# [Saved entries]
----
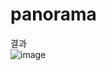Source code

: # panorama
결과  
![image](https://github.com/3-4sobel/panorama/assets/106512781/e9a3c7e9-89b9-4f51-9e92-405c5bcfa851)
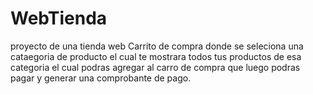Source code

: # WebTienda
proyecto de una tienda web Carrito de compra
donde se seleciona una cataegoria de producto el cual te mostrara todos tus 
productos de esa categoria el cual podras agregar al carro de compra que luego podras pagar
y generar una comprobante de pago.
----
# [JOB ITEM]
Copy out all of the data above word for word, leaving out the pictures.

# [EXERCISE ANSWER]
Source code

: # panorama
결과  
![image](https://github.com/3-4sobel/panorama/assets/106512781/e9a3c7e9-89b9-4f51-9e92-405c5bcfa851)
Source code

: # WebTienda
proyecto de una tienda web Carrito de compra
donde se seleciona una cataegoria de producto el cual te mostrara todos tus 
productos de esa categoria el cual podras agregar al carro de compra que luego podras pagar
y generar una comprobante de pago.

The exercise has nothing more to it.